Montenegro, one of the states formed by the break-up of the former Yugoslavia, lie 10 places below England in the world rankings and do not have any ‘world stars’ in their ranks. Yet this tiny nation tops World Cup qualifying Group H, has not lost in three meetings with England – all drawn – since its formation, and its team contains more itches than a tramp’s overcoat. They call themselves the Brave Falcons – and brave is what England must be at Wembley if we are to avoid the humiliation of failing to qualify for next year’s finals in Brazil.

However, I don’t advocate that manager Roy Hodgson throws caution to the wind by tampering too much with his midfield. I have heard suggestions that he is considering dropping 35-year-old Frank Lampard for Michael Carrick or axing Lampard and Danny Welbeck to accommodate James Milner and Tottenham’s promising youngster Andros Townsend. Well, I wouldn’t recommend either of those options. In saying we must be brave, I am suggesting we must be totally positive, but not risky. I believe Hodgson should stick with the vastly-experienced Lampard and Steven Gerrard, supported by Jack Wilshere, and worry about replacing these old soldiers when – and if – we get the job of qualifying done. Make no mistake, this is a tricky-looking fixture and I don’t think it is one to entrust to relatively inexperienced players like Townsend.

Montenegro may not have any superstar names amongs their ranks, but they do have very good players, men whose qualities adorn top European teams like Juventus, Fiorentina and Lille. Striker Vukevic, for example, for some mysterious reason was not a success at Blackburn Rovers, yet he now leads the line in Serie A for Juve, while centre-back Savic is a mainstay at Fiorentina after being jettisoned by Manchester City. These guys are no mugs and players like Lampard and Gerrard must get to grips with them quickly and ensure that England impose themselves in front of an expectant Wembley crowd. Goals haven’t been coming easily for England and we must hope that the returning Wayne Rooney, who will drop off the in-form Liverpool striker Daniel Sturridge, can produce the type of dynamic performance of which he is capable. One of the reasons Sturridge left Chelsea was that he did not want to be used as a wide striker, yet he does some of his best work running in from wide areas, just as the athletic Welbeck does. These guys must be urged to tear at the Montenegro defence at every opportunity.

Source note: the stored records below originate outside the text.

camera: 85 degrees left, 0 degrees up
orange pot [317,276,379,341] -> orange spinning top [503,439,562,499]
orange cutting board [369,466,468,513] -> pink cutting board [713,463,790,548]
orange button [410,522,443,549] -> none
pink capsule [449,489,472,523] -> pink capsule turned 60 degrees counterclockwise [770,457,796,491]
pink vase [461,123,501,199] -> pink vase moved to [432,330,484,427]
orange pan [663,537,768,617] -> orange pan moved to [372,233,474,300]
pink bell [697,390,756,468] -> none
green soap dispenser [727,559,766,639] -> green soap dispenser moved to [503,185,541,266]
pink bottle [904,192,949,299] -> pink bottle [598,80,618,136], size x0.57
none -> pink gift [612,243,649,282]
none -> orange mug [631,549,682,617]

The front runners will be ably supported by Everton’s in-form left-back Leighton Baines whose selection is automatic given the injury sustained by Ashley Cole. The loss of Cole may prove a gain for England for Baines is the more creative of the two, a player who can supply crosses for the likes of Sturridge, Rooney and Welbeck to attack. It is vital that England dominate possession and Baines can play a big part there. Centre-halves Gary Cahill and Phil Jagielka pick themselves, but I would restore Glen Johnson to the right-back slot if he is fit. The Liverpool player is far and away our best in that position, though Kyle Walker will do a good enough job if he plays. And, despite all the flak he has taken this season in the Premier League, Manchester City goalkeeper Joe Hart remains a shoe-in.

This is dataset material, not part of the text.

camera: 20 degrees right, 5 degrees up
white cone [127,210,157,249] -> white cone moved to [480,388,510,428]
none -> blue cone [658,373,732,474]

This really is what they call a must-win game. The situation is clear: Beat Montenegro and then Poland on Tuesday, also at Wembley, and we will be heading for Brazil. Failure to do so is too awful to contemplate.



Give Brits a break

As the season nears its close we await the confirmation of another two foreigners, the Chilean Pellegrini and the Portuguese Mourinho, to take charge at Manchester City and Chelsea respectively.They will replace fellow “outsiders” Roberto Mancini and Rafa Benitez…and so the fascination for foreign coaches in the Premier League continues. Having been in football as a player and manager for the best part of 45 years, I admit to being something of a traditionalist who believes that homegrown talent should be more in evidence in the managerial ranks. However, I do concede that, now that we have so many foreign players in the Premier League, having a multi-lingual non-Brit in charge does make some sense. We British can’t deny that, historically, we have been too lazy when it comes to learning other languages. A notable exception is England boss Roy Hodgson who is trilingual, at least. Mind you, how can anyone be expected to make sense of the FA’s previous national coach appointment, Fabio Capello – the Italian who couldn’t speak English! The FA aren’t renowned for common sense decisions, but that one really did take the biscuit.

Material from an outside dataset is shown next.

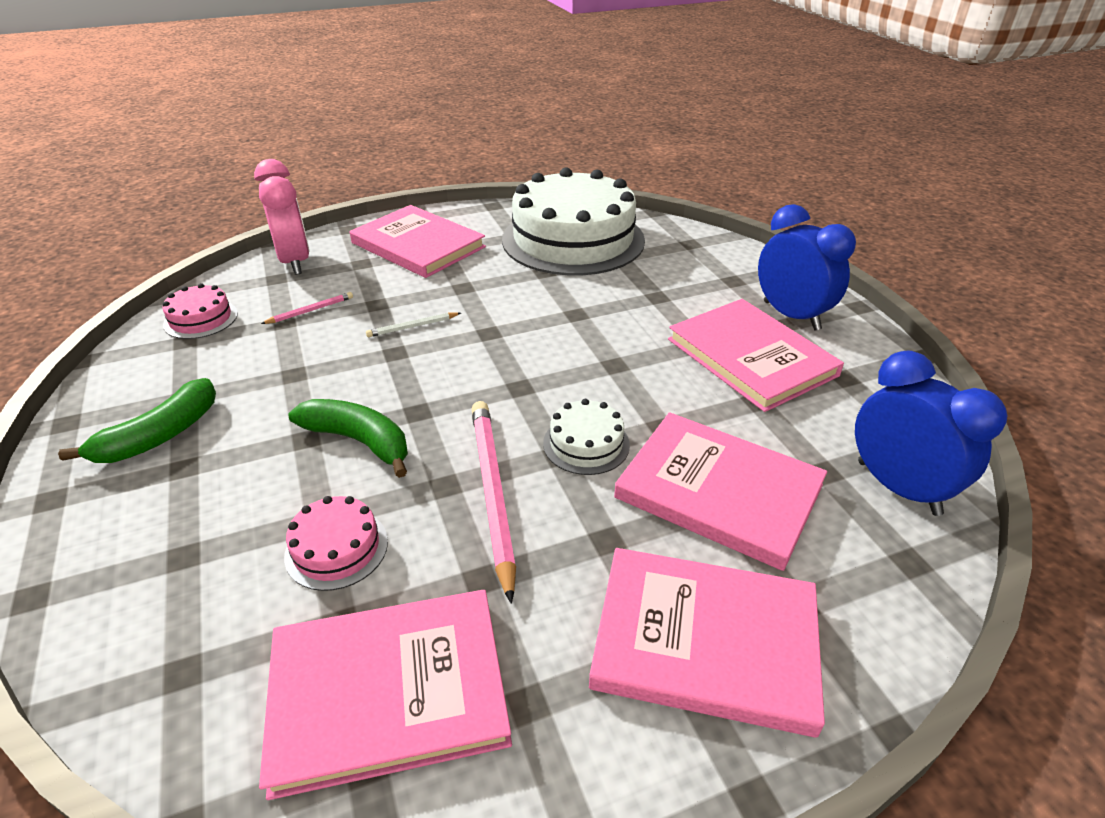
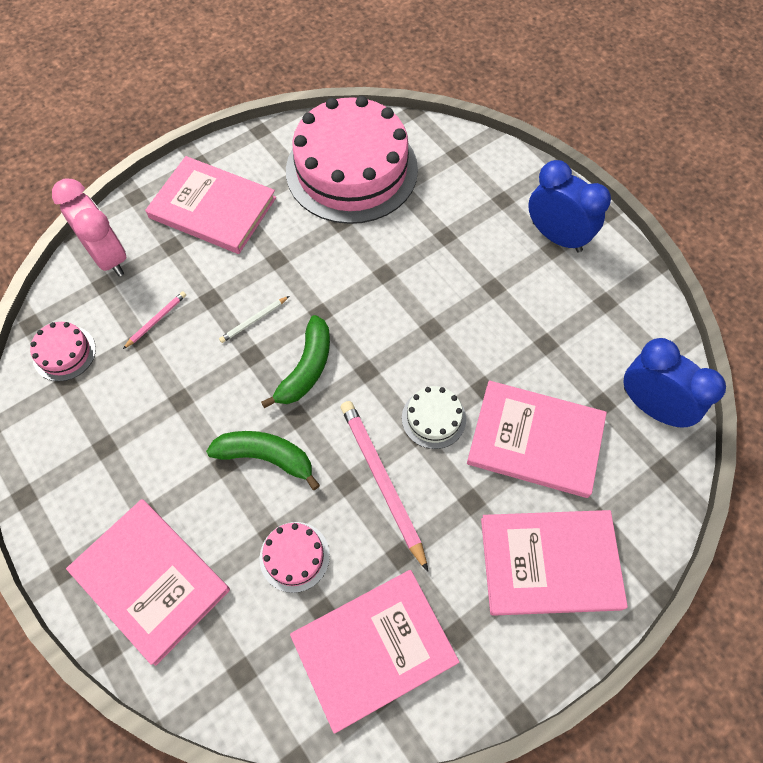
camera: 15 degrees left, 25 degrees up
green banana [58,378,216,463] -> green banana moved to [261,315,330,408]
white cake [502,167,645,275] -> pink cake [286,96,418,224]
pink book [668,299,844,412] -> pink book moved to [66,499,230,666]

While reluctantly conceding there is some validity in having a foreigner in charge at a multi-national Premier League club, I must say I can’t see why that is necessary outside the top division, where the average percentage of non-British players is much lower. And, frankly, I can’t imagine a man coming from abroad to take a Hartlepool or Rotherham through the divisions. As I said the other day, the appointment of David Moyes to succeed Sir Alex Ferguson at Manchester United, one Scot for another, is a big fillip for British coaches and for the League Managers’ Association, who have long been campaigning for better representation for homegrown coaching talent.